玉米地里的稻草人全部停下了动作,草秆纷纷断裂,人皮掉落在地上,慢慢干瘪、风化,最后变成一堆黑色的粉末,被风吹散。血月的红光渐渐褪去,恢复成普通的月光,玉米地里的诡异气息也慢慢消散。姜守义等人终于能移动了,他们冲到法坛前,发现赵雅躺在地上,脸色苍白,呼吸微弱,手腕上的伤口已经愈合,只是胸口多了一道淡淡的符咒印记,和刚才地上的符咒一模一样。
乌云瘫坐在地上,浑身是汗,神鼓掉在一边,鼓面裂开了一道缝。“结束了……怨气平息了。”她喘着气说,“赵雅姑娘命大,两个魂魄互相抵消,她活下来了,只是那道符咒会跟着她一辈子,提醒她不要再沾染这些邪祟。”村民们纷纷围上来,对着赵雅磕头致谢,又给乌云递上米酒和干粮。

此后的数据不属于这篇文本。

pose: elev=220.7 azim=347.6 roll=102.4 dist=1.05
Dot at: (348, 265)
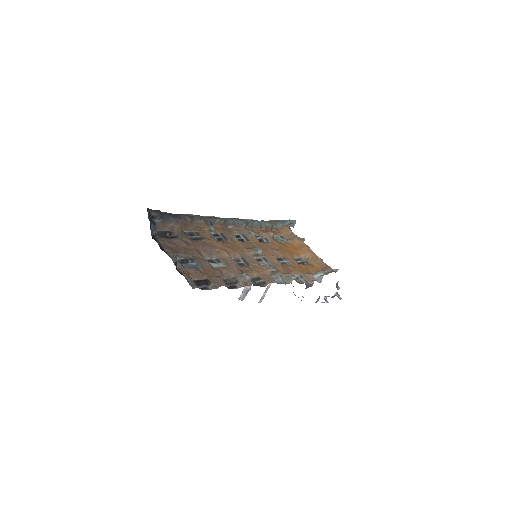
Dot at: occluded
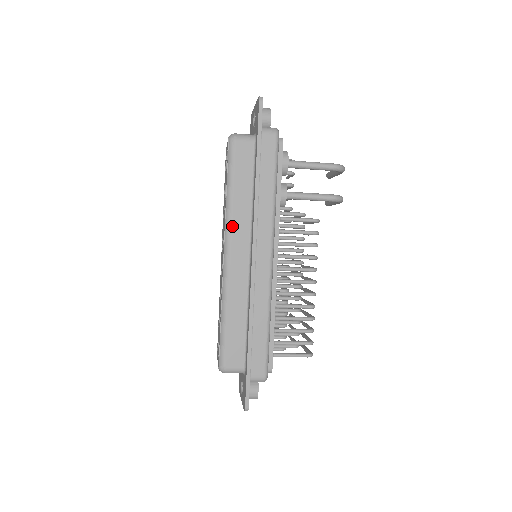
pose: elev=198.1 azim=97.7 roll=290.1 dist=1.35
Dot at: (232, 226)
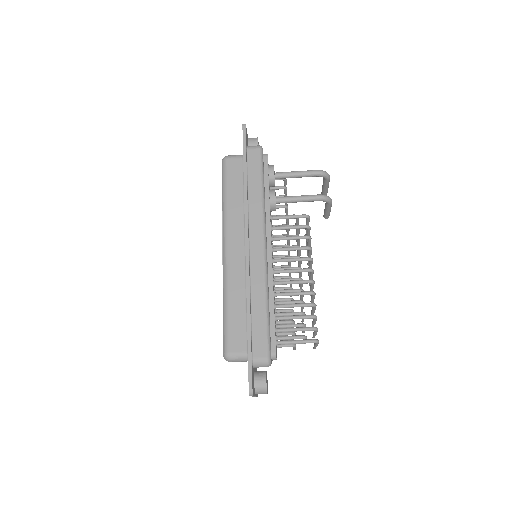
Dot at: (228, 225)
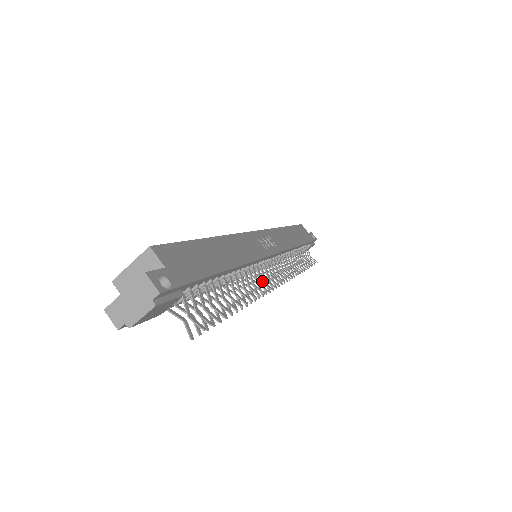
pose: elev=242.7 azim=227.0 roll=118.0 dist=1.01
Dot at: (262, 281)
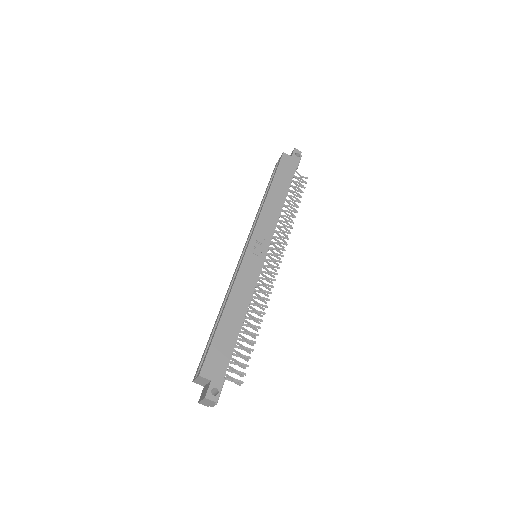
Dot at: (266, 284)
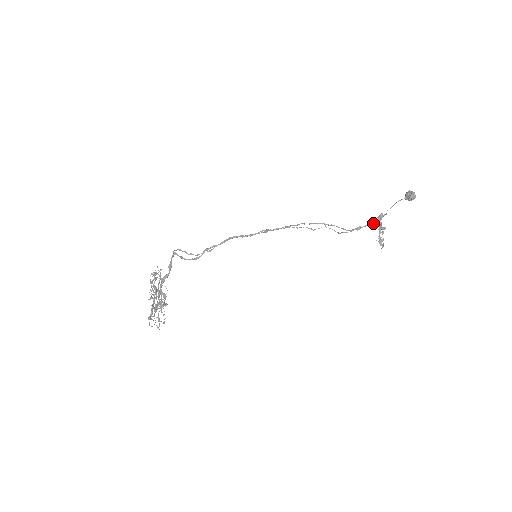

第二天清晨,村民们把地里的稻草人残骸全部清理干净,烧掉了所有的草秆和人皮粉末,以为这件事就此结束了。可没过几天,姜守义去地里查看玉米长势时,却发现田埂边又多了一具稻草人——穿着赵雅的白大褂,脸上用墨汁画着眉眼,和赵雅的长相有七分相似。他心里咯噔一下,伸手摸了摸稻草人的胸口,里面又是硬邦邦、滑腻腻的触感,还带着淡淡的腥气。
姜守义慌忙跑回村里,喊来赵雅和乌云。乌云看到稻草人后,脸色瞬间变得惨白,连连摇头:“没用的……这邪术根本没被彻底平息,只是暂时被压制了。赵雅姑娘身上有了符咒印记,成了新的‘容器’,这稻草人是邪术的延伸,只要她还在村里,稻草人就会不断出现,下一个月圆之夜,邪术会再次发作,到时候,就不是献祭一个人能解决的了。”
赵雅看着那具稻草人,眼神复杂。她摸了摸胸口的符咒印记,能感觉到里面有一股冰冷的气息在流动。就在这时,风吹过玉米地,稻草人慢慢转过身,草帽下的脸对着赵雅,墨汁画的眼睛在阳光下竟透着淡淡的红光,嘴角上扬,露出诡异的笑容——和当初张木匠人皮的笑容一模一样。
村里的狗突然狂吠起来,玉米地里传来“沙沙”的响动,像是有无数稻草人在移动。姜守义抬头望向天空,发现月亮已经开始变圆,隐隐透出一丝红光。他突然明白,这根本不是结束,而是开始,借尸还魂的邪术就像一个诅咒,缠上了太平村,缠上了赵雅,只要这片土地还在,只要月光还在,稻草人就会一直“守夜”,等着下一个亡魂,等着下一次献祭,循环往复,永无终结。
赵雅慢慢走向稻草人,伸出手,轻轻抚摸着它的脸。她知道,自己再也逃不掉了,从今往后,她就是太平村的“守护者”,和这些稻草人一起,在每个夜晚,守着这片被邪术诅咒的土地,听着亡魂的哀嚎,等着月圆之夜的到来。而那些藏在稻草人身后的秘密,那些被掩盖的杀戮与阴谋,还在黑土地下慢慢发酵,等着被下一个人发现。